At the corner of his eye, something moved. Pheylan turned to look; but there was nothing there. Just the wall of his cell and the usual flickering of lights from the consoles on that side.
"Cavv'ana."
Pheylan sat up and looked the other way. Standing just outside his cell were three of the aliens. From the design of their jumpsuits, he tentatively identified them as the three who'd accosted him on the ground outside the ship. "Hello," he said, swinging his legs over the edge of the bed and sitting up. "And how are you today?"
The alien in the center regarded him for a moment, the tip of his tongue flicking in and out of his beak. "I well," he said in a deep voice. "You well?"
For a second the whole thing went straight past Pheylan. Then, abruptly, his mental gears caught with a grinding jerk.
The alien had spoken in English.
"I'm much better," he managed, staring at the creature. "I was sick for a few days."
"Who few days?"
Pheylan frowned. Then he got it. "Not who; what. What is a few days," he corrected. "In this case a few is four." He held up four fingers. "Four days."
The alien paused as if digesting that. "I bring your container," he said. He gestured with his tongue to the alien on his left and the pod survival kit gripped in his hand. "You want?"

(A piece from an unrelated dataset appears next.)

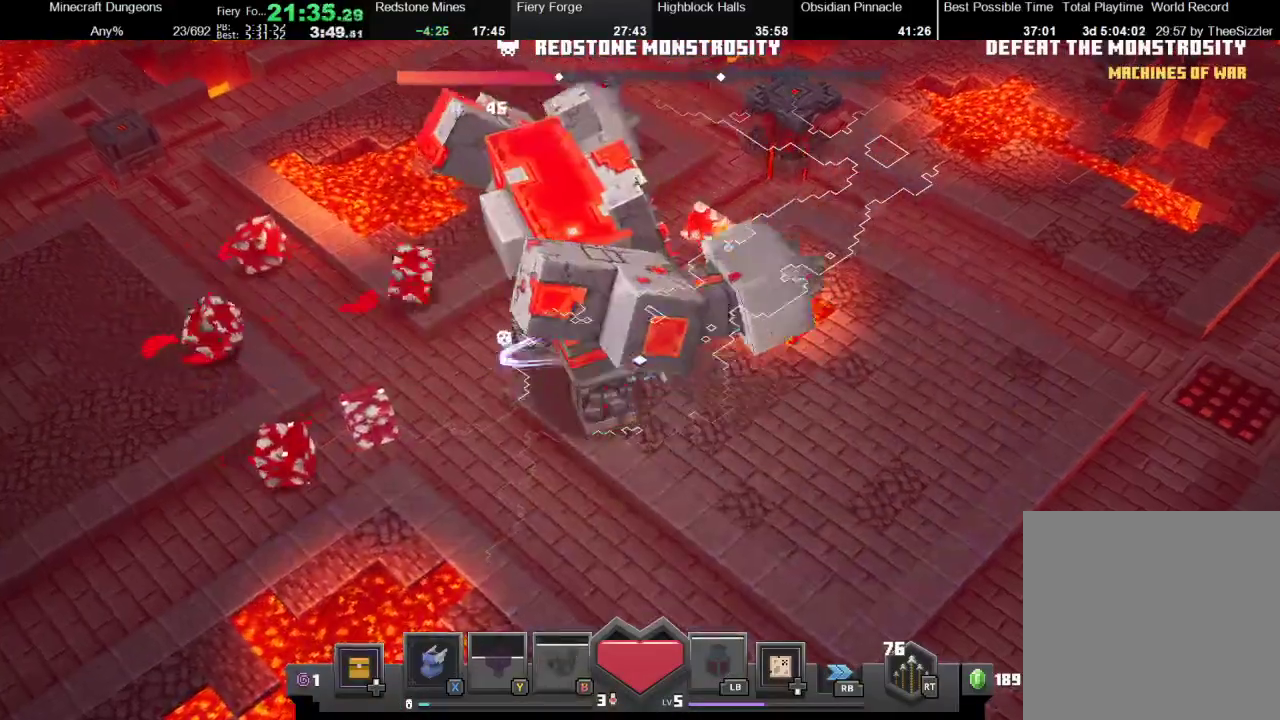
{"buttons": [], "left_stick": "down", "right_stick": "center", "events": [[33, "A", "up"], [100, "left_stick", "down"], [200, "A", "down"], [200, "left_stick", "down-left"], [500, "A", "up"], [500, "left_stick", "down"]]}
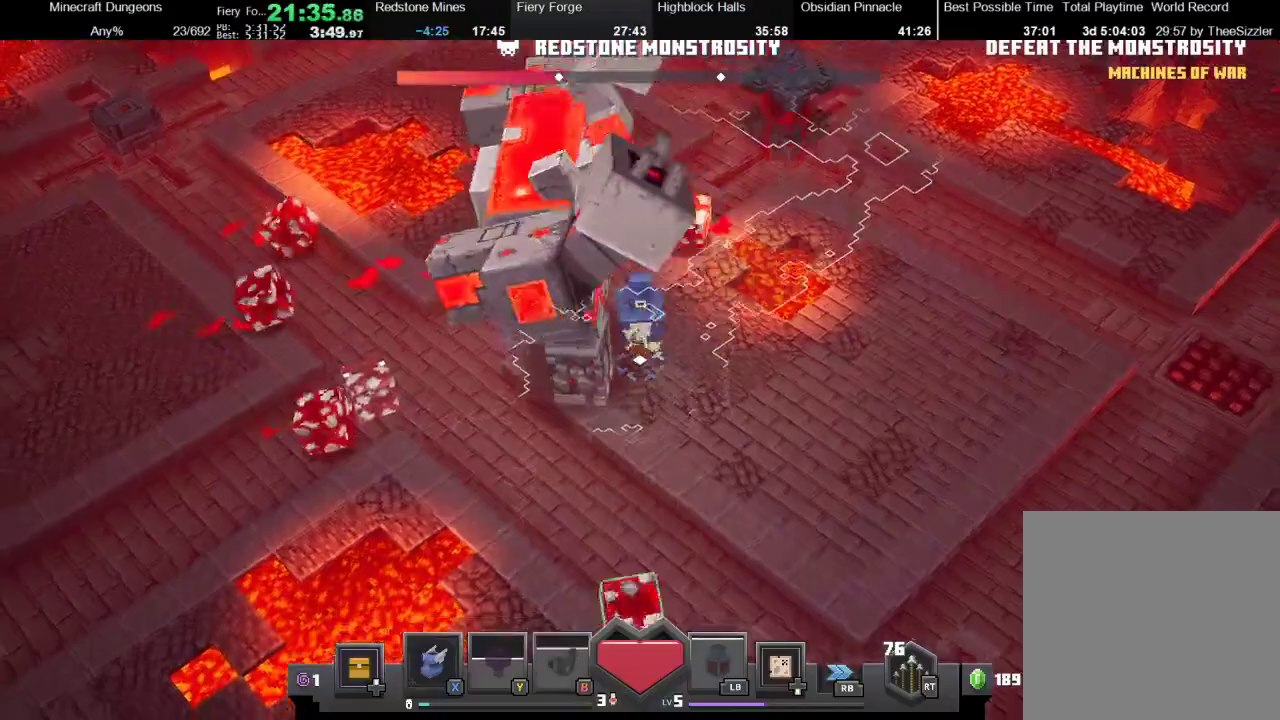
{"buttons": [], "left_stick": "down-left", "right_stick": "center", "events": [[367, "left_stick", "down-left"]]}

"Yes, I do," Pheylan said, standing up. "Thank you."
The alien with the bag took a step to the side and knelt down beside the cell door. Three small white squares were set into the glass near the floor, positioned just about right for hinges and a lock. The alien did something with the upper square, and a flat rectangle of the wall swung down. The survival kit turned out to be slightly larger than the opening, but with a little effort he got it through. "Thank you," Pheylan said again as the alien closed the flap.